● Aim of the task:
In every row, swap "decrypted" for "decodedData" and leave everything else unchanged.

### Input for this task

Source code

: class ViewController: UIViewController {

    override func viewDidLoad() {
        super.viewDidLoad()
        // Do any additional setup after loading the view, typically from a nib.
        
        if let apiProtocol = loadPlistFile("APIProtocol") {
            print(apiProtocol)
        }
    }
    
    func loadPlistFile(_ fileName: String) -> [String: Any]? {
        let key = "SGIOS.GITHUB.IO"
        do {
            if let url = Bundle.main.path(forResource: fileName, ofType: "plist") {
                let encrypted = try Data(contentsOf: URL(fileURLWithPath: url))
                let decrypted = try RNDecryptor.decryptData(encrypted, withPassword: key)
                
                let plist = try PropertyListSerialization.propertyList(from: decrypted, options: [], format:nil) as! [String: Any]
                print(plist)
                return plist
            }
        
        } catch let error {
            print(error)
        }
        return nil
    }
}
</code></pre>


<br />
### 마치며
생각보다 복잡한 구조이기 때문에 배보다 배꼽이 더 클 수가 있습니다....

######

● Response area:
Source code

: class ViewController: UIViewController {

    override func viewDidLoad() {
        super.viewDidLoad()
        // Do any additional setup after loading the view, typically from a nib.
        
        if let apiProtocol = loadPlistFile("APIProtocol") {
            print(apiProtocol)
        }
    }
    
    func loadPlistFile(_ fileName: String) -> [String: Any]? {
        let key = "SGIOS.GITHUB.IO"
        do {
            if let url = Bundle.main.path(forResource: fileName, ofType: "plist") {
                let encrypted = try Data(contentsOf: URL(fileURLWithPath: url))
                let decodedData = try RNDecryptor.decryptData(encrypted, withPassword: key)
                
                let plist = try PropertyListSerialization.propertyList(from: decodedData, options: [], format:nil) as! [String: Any]
                print(plist)
                return plist
            }
        
        } catch let error {
            print(error)
        }
        return nil
    }
}
</code></pre>


<br />
### 마치며
생각보다 복잡한 구조이기 때문에 배보다 배꼽이 더 클 수가 있습니다....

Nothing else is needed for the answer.